---------- INFORMATION SHOWN

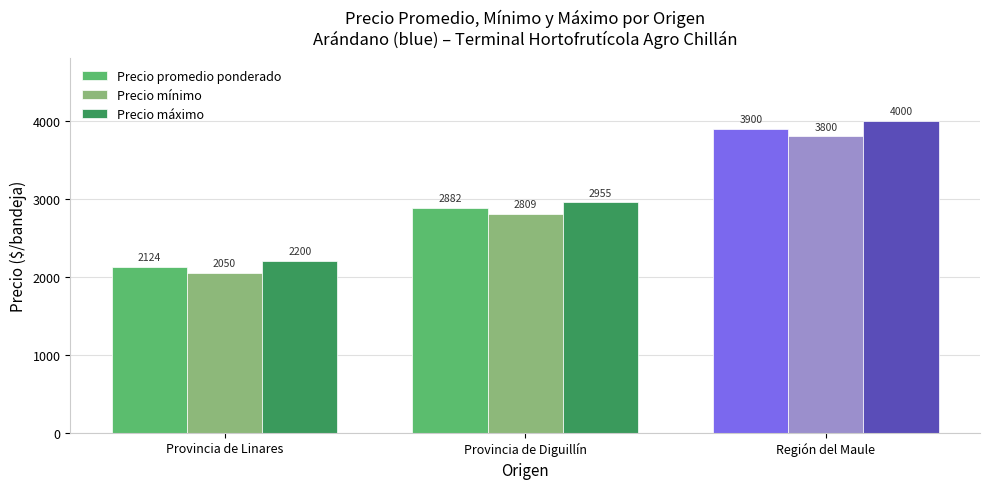

What is the label of the 2nd bar from the right?

Provincia de Diguillín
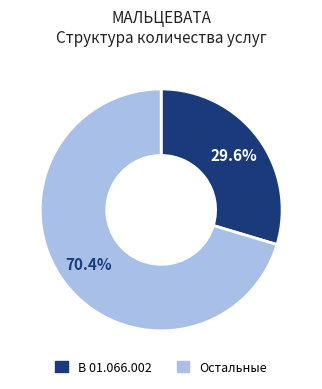

Count the number of slices in the pie.

2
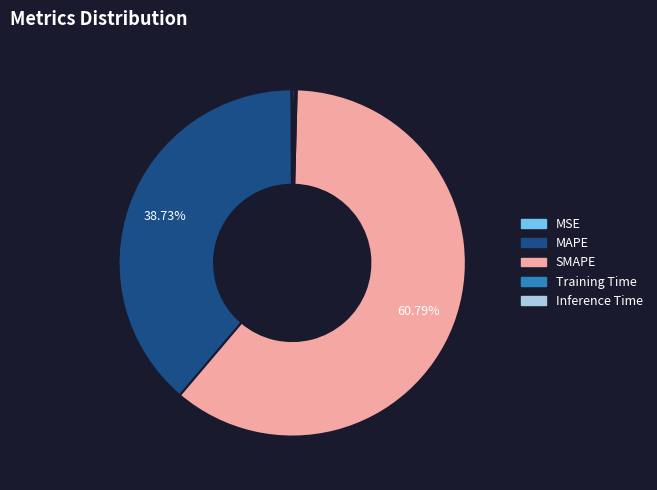

Which category has the biggest portion of the pie?

SMAPE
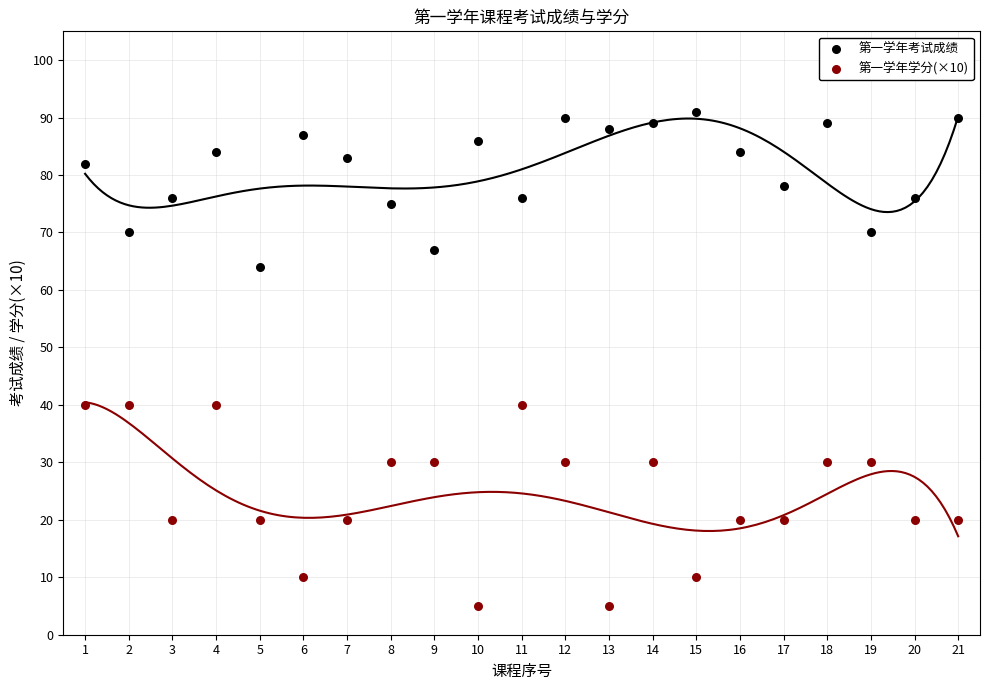

Which series contains the lowest Y value?

第一学年学分(×10)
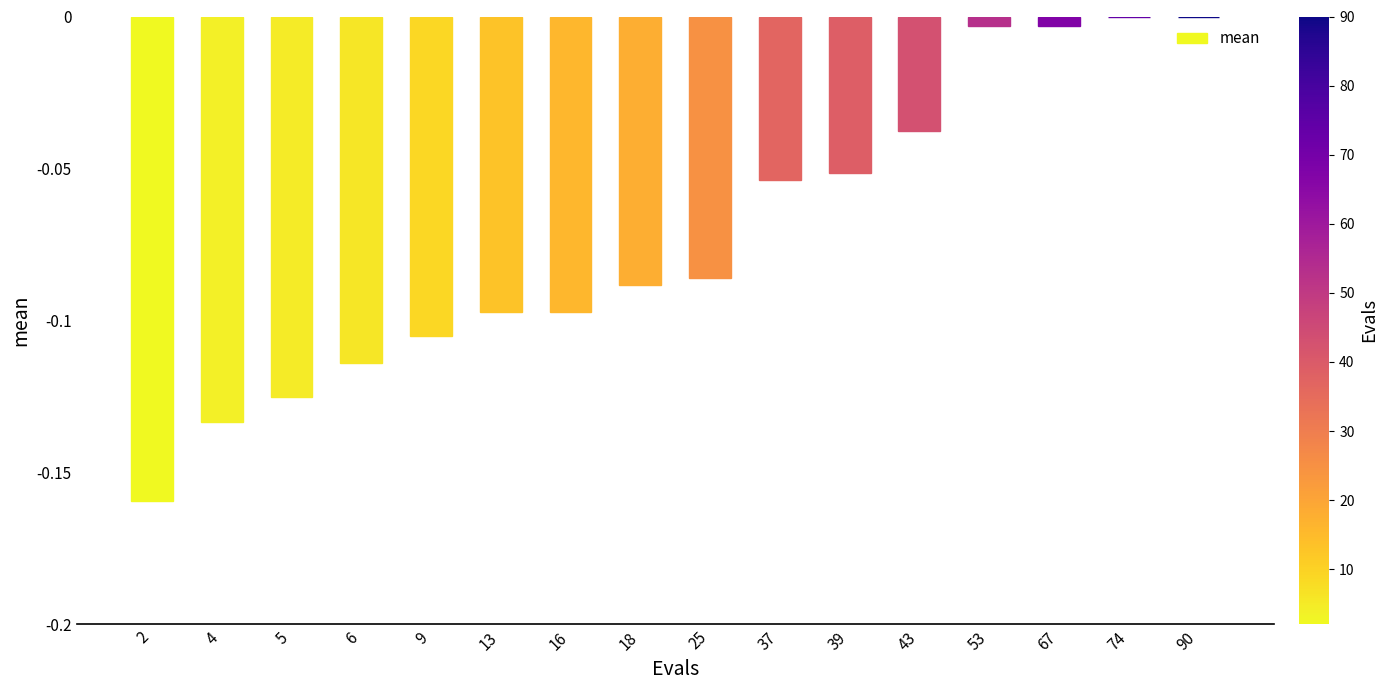

What is the sum of the values at 2 and 13?

-0.3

--------------------

● THE TASK
Return every line of the entries above word for word, omitting the pictures.

● REPLY
What is the label of the 2nd bar from the right?

Provincia de Diguillín

Count the number of slices in the pie.

2

Which category has the biggest portion of the pie?

SMAPE

Which series contains the lowest Y value?

第一学年学分(×10)

What is the sum of the values at 2 and 13?

-0.3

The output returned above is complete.